For each motif, we compared the scores of its functional sites versus its non-functional sites. We classified an occurrence of a motif in a sequence as a functional site if it occured within the functional window for the motif, as specified in Table 1. Occurrences of motifs outside their functional window were classified as non-functional sites. For example, for the Inr motif YYANWYY, we divided the sites where YYANWYY occurred into two sets: functional sites and non-functional sites. The set of functional sites consisted of all sites, in all sequences considered, where YYANWYY occurred between -5 and +6 relative to the TSS. The set of non-functional sites consisted of all other sites where YYANWYY occurred.
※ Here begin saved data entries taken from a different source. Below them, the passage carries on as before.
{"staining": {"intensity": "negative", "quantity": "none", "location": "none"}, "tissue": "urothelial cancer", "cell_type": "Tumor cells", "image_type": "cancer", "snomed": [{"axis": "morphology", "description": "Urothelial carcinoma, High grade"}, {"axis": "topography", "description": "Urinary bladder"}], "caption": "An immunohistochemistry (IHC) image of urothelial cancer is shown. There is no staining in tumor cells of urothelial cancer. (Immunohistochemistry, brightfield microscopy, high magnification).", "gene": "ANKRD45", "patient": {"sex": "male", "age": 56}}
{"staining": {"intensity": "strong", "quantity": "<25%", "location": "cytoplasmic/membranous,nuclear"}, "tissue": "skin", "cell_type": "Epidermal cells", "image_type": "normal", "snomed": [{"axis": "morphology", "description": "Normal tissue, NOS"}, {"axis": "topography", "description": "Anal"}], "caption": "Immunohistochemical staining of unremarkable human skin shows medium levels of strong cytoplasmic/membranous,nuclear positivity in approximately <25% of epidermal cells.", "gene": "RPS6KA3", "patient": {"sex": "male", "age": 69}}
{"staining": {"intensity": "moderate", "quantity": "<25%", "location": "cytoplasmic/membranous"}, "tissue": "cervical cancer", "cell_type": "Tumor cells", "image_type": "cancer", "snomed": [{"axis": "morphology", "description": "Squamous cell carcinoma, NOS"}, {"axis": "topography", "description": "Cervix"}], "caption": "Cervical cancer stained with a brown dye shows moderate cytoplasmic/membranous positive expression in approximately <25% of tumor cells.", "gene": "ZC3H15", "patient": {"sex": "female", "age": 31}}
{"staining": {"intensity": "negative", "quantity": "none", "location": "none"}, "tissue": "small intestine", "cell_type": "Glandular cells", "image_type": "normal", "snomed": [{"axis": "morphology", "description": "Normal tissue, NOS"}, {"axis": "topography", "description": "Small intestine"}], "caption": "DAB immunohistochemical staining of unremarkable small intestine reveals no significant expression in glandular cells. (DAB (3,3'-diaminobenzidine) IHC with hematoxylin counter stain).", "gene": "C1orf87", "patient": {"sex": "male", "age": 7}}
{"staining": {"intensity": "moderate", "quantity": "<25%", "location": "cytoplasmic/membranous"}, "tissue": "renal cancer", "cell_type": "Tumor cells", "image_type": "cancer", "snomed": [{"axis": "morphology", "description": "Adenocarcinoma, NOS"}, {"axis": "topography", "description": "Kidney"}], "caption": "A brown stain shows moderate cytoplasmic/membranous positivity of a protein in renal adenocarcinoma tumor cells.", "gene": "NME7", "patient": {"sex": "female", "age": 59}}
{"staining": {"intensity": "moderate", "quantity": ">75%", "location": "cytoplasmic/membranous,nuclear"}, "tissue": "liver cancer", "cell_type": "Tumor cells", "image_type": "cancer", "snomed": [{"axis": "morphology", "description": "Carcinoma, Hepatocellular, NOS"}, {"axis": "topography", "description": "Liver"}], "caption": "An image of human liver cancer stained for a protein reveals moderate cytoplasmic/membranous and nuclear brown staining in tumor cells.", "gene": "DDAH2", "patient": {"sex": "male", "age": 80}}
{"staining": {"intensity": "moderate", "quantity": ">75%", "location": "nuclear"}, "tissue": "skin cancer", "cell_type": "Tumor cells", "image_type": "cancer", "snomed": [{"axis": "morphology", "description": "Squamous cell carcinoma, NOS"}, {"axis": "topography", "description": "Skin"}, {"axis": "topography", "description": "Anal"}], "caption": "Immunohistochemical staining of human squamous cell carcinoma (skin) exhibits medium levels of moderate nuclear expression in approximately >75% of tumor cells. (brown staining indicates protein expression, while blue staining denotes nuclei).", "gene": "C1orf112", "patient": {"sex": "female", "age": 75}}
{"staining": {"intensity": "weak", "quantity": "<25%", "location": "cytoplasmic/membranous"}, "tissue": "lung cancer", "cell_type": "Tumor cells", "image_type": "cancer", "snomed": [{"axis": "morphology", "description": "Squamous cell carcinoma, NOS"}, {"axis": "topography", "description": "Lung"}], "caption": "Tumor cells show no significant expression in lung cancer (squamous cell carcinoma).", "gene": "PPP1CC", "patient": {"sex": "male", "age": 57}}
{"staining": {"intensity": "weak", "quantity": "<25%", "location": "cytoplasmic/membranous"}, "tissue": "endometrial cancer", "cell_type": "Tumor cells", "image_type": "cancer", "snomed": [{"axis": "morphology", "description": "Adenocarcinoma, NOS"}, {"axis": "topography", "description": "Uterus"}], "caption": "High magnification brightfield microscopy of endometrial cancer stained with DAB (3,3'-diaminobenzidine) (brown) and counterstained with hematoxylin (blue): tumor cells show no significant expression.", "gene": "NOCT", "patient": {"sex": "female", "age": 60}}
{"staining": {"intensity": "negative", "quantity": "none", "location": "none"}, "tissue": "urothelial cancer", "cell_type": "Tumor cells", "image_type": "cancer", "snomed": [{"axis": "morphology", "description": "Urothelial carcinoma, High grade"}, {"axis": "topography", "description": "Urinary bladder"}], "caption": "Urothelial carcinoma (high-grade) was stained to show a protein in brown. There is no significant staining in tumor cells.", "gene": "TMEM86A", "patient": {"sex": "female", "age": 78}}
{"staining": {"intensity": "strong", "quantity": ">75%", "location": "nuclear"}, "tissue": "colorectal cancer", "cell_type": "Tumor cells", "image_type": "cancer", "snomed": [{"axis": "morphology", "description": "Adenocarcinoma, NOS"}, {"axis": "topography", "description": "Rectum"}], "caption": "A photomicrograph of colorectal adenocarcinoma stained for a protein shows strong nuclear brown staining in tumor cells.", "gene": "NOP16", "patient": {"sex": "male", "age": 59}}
We then compared the distribution of the instability scores at the functional YYANWYY sites with the distribution of the scores of the non-functional YYANWYY sites.

Table 1. Core promoter elements, their consensus sequences and functional window

For each motif, we found that the distribution of the scores of the functional sites was significantly different than the distribution of the scores of the non-functional sites (see Figure 4). We observed that, per motif, the scores of the functional sites were lower, on average, than the scores of non-functional sites. Figure 4 shows that per motif, the graph of the empirical cumulative distribution function (ecdf) of the functional sites lies above the ecdf of the non-functional sites. It means that, regardless of the GC content of the motif, the scores of the functional binding sites were lower in general than those of the non-functional binding sites. This result suggests that, per motif, functional binding site prefer stability when compared with non-functional binding sites.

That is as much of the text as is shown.